Records from a data collection:
=======

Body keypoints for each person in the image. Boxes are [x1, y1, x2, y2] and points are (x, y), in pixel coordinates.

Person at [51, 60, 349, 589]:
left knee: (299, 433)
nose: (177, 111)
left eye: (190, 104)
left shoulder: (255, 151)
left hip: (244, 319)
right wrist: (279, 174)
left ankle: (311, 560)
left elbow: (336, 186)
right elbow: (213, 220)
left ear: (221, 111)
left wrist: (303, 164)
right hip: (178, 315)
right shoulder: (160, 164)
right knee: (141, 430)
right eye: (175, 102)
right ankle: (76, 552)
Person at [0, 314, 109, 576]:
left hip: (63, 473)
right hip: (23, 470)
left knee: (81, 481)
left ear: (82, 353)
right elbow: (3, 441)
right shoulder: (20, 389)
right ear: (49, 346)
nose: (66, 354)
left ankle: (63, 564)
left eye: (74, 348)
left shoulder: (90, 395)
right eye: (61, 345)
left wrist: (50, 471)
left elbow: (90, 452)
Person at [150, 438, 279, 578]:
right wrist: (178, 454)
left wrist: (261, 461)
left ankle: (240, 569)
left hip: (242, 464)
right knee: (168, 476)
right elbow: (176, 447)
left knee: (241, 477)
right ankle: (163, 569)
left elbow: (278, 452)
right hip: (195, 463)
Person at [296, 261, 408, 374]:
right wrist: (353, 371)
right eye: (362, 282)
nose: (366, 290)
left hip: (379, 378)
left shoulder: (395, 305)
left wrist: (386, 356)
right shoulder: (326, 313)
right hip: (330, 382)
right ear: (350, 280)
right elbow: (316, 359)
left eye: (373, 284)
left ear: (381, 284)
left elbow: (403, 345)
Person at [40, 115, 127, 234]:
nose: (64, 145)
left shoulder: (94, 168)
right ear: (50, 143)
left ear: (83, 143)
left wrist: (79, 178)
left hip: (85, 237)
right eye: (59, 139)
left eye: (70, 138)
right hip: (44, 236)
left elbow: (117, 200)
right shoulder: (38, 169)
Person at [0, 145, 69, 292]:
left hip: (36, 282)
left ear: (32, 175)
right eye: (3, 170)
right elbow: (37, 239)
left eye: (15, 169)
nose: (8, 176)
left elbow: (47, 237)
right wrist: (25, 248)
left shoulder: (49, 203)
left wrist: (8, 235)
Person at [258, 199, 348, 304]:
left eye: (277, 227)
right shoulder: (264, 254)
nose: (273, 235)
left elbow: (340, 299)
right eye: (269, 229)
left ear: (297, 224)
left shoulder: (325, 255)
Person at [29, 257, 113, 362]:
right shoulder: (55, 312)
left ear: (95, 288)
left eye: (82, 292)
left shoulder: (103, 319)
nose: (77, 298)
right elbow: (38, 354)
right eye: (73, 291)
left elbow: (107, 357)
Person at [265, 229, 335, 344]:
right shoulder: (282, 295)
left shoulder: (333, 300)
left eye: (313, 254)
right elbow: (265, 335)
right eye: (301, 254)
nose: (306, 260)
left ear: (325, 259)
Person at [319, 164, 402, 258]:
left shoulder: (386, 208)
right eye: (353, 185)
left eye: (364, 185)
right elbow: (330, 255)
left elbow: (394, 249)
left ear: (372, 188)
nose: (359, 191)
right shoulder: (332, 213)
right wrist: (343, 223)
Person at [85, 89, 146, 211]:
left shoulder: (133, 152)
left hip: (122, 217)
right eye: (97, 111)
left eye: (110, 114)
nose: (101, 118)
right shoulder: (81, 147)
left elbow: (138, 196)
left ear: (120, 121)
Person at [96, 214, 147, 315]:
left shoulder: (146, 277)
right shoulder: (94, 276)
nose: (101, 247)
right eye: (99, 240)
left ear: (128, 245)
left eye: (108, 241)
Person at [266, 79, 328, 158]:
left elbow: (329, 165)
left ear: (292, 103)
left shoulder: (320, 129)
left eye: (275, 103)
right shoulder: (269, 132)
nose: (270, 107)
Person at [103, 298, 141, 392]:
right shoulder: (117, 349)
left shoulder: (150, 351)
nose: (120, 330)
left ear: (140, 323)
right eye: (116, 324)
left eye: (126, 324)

=======

From the entries above, give again exactly the lines running from the line with "left shoulder: (133, 152)" to the line with "left ear: (128, 245)"; include both of those lines.

left shoulder: (133, 152)
left hip: (122, 217)
right eye: (97, 111)
left eye: (110, 114)
nose: (101, 118)
right shoulder: (81, 147)
left elbow: (138, 196)
left ear: (120, 121)
Person at [96, 214, 147, 315]:
left shoulder: (146, 277)
right shoulder: (94, 276)
nose: (101, 247)
right eye: (99, 240)
left ear: (128, 245)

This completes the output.